According to a new report from the Guttmacher Institute, the U.S. teen pregnancy rate has declined 42% from its peak in 1990 and is now at its lowest rate in nearly 40 years. The report is based on teen pregnancy data from 1972 through 2008. Key findings include:
- The pregnancy rate among teenagers was 67.8 pregnancies per 1,000 women aged 15–19; or about 7% of the population.
- Among women younger than 15, the pregnancy rate fell even more in that period, from 17.5 to 6.6 per 1,000.
- Among non-Hispanic white teenagers, the pregnancy rate has declined 50% since 1990
- The pregnancy rate among black women aged 15–19 fell 48% between 1990 and 2008
- Among Hispanic teenagers (of any race), the pregnancy rate fell 37% from its highest level between 1992 and 2008 (from 169.7 per 1,000 to 106.6).

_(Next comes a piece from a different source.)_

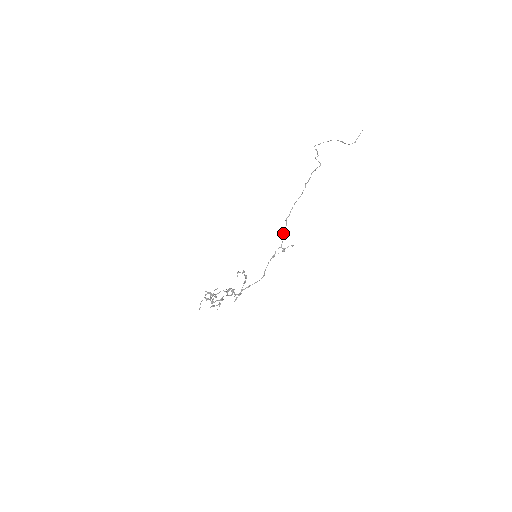
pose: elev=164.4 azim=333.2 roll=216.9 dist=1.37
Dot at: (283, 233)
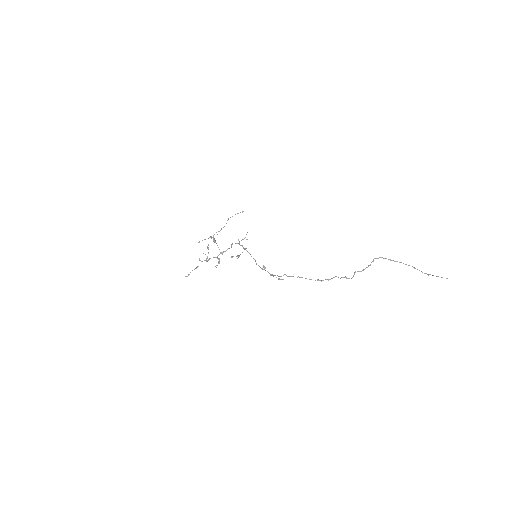
Dot at: occluded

- From 1986 to 2008, the proportion of teenage pregnancies ending in abortion declined by one-third, from 46% to 31%.
- The 2008 teenage abortion rate was 17.8 abortions per 1,000 women. This figure is the lowest since abortion was legalized and 59% lower than its peak in 1988.

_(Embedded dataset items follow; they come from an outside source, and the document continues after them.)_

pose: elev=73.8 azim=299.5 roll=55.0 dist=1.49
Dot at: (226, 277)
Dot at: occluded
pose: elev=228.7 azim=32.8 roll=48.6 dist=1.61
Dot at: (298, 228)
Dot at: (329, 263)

- The teenage birthrate in 2008 was 40.2 births per 1,000 women. This was 35% lower than the peak rate of 61.8, reached in 1991.
Sarah Brown, CEO of The National Campaign to Prevent Teen and Unplanned Pregnancy, acknowledges the progress but points out that teen childbearing continues to cost taxpayers billions of dollars annually, that early pregnancy and childbearing contribute to dropping out of high school, and that significant disparities in teen pregnancy remain among black, white, and Hispanic teens.